Extracted text:
+-------+

Prairie dog habitat loss — continued conversion of prairie to agriculture, energy development, and prairie dog control programs (poisoning, recreational shooting) reduces the habitat base. Prairie dogs remain unprotected or actively controlled across much of their range despite their keystone-species role.

Genetic bottleneck — the entire population descends from seven effective founders. Reduced genetic diversity raises concerns about disease susceptibility, fertility, and adaptability. The 2020 cloning of "Elizabeth Ann" from 1980s-cryopreserved cells (which carry genetic variation not present in the living population) is the principal intervention against this constraint [USFWS / Revive & Restore 2021].

Canine distemper — lethal to ferrets; managed through vaccination of captive and released animals.


What is being done

  • USFWS National Black-Footed Ferret Conservation Center (Colorado) — the captive-breeding hub. The program has produced thousands of kits for reintroduction since the 1980s.
  • Species Survival Plan partner zoos — the Smithsonian Conservation Biology Institute, Louisville Zoo, Phoenix Zoo, Toronto Zoo, and Cheyenne Mountain Zoo maintain captive breeding populations as a distributed-risk strategy.
  • Plague mitigation — burrow-dusting and the experimental sylvatic plague vaccine for prairie dogs, deployed at reintroduction sites.
  • Genetic rescue via cloning — the partnership between USFWS, Revive & Restore, ViaGen Pets & Equine, and San Diego Zoo Wildlife Alliance produced Elizabeth Ann (2020) and subsequent clones, aiming to reintroduce founder genetic diversity into the breeding population [Revive & Restore 2021].

+-------+

Entries shown:
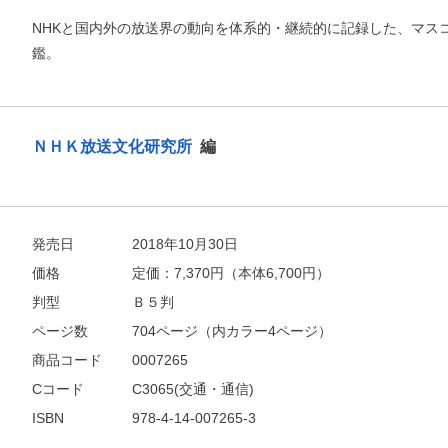
NHKと国内外の放送界の動向を体系的・継続的に記録した、マス
鑑。
ＮＨＫ放送文化研究所
編
発売日
2018年10月30日
価格
定価：
7,370
円（本体6,700円）
判型
Ｂ５判
お支払いに進む
ページ数
704ページ（内カラー4ページ）
商品コード
0007265
他にも商品を買う
Cコード
C3065(交通・通信)
ISBN
978-4-14-007265-3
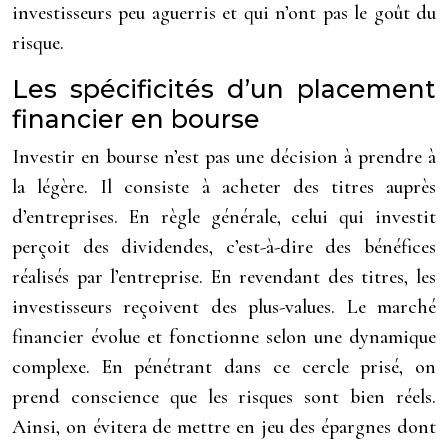
investisseurs peu aguerris et qui n’ont pas le goût du
risque.
Les spécificités d’un placement
financier en bourse
Investir en bourse n’est pas une décision à prendre à
la légère. Il consiste à acheter des titres auprès
d’entreprises. En règle générale, celui qui investit
perçoit des dividendes, c’est-à-dire des bénéfices
réalisés par l’entreprise. En revendant des titres, les
investisseurs reçoivent des plus-values. Le marché
financier évolue et fonctionne selon une dynamique
complexe. En pénétrant dans ce cercle prisé, on
prend conscience que les risques sont bien réels.
Ainsi, on évitera de mettre en jeu des épargnes dont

+-------+

Work to complete:
A – Answer these from the text on black-footed ferret conservation:
(i) From how many effective founders does the entire population descend?
(ii) Which facility is described as the captive-breeding hub, and in what state is it?
(iii) How is canine distemper managed?
B – List every Species Survival Plan partner zoo named in the text on black-footed ferret conservation.
C – Write a continuation of the text on black-footed ferret conservation, picking up after its final sentence.

Task-by-task outputs:
A –
(i) Seven.
(ii) The USFWS National Black-Footed Ferret Conservation Center, in Colorado.
(iii) Through vaccination of captive and released animals.

B –
Smithsonian Conservation Biology Institute
Louisville Zoo
Phoenix Zoo
Toronto Zoo
Cheyenne Mountain Zoo

C –
  • Tribal and private-landowner partnerships — many reintroduction sites are on tribal lands (notably the Lower Brule and Cheyenne River Sioux reservations in South Dakota) and private ranches enrolled through Safe Harbor Agreements.
  • WWF Northern Great Plains Program — supports prairie restoration and prairie dog conservation that underpins ferret habitat.

How readers can help

  • Support prairie dog conservation. Because the ferret is an obligate prairie-dog specialist, prairie dog conservation IS ferret conservation. WWF's Northern Great Plains Program, Defenders of Wildlife, and prairie-restoration land trusts all work on this.
  • Support the captive-breeding SSP zoos. Smithsonian Conservation Biology Institute, Louisville Zoo, Phoenix Zoo, and others fund their ferret programs partly through public support.
  • Support Revive & Restore. The genetic-rescue cloning work addresses the founder-bottleneck constraint that limits long-term population viability.
  • Engage on prairie dog policy. Prairie dogs are still poisoned and shot across much of their range despite their keystone role. Supporting policy that recognizes prairie dogs' ecological function — and limits eradication on public lands — directly benefits ferret recovery.
  • For ranchers and landowners in the Great Plains: Safe Harbor Agreements allow private landowners to host reintroduced ferrets without incurring additional regulatory burden. USFWS and partner NGOs facilitate enrollment.
  • Visit responsibly. Several reintroduction sites (Conata Basin/Badlands in South Dakota, the Seligman area in Arizona) support wildlife tourism that builds local support for the program.

Last verified: 2026-05-24 Conservation status: Endangered (IUCN Red List 2015 assessment); ESA Endangered; ~few hundred individuals across captive + reintroduced populations.

References

  • Abbott, R. C., Osorio, J. E., Bunck, C. M., & Rocke, T. E. (2012). Sylvatic plague vaccine: a new tool for conservation of threatened and endangered species? EcoHealth 9: 243–250.
  • Belant, J., Biggins, D., Garelle, D., Griebel, R. G., & Hughes, J. P. (2015). Mustela nigripes. IUCN Red List of Threatened Species. e.T14020A45200314.
  • Hillman, C. N., & Clark, T. W. (1980). Mustela nigripes. Mammalian Species 126: 1–3.
  • Jachowski, D. S. (2014). Wild Again: The Struggle to Save the Black-Footed Ferret. University of California Press.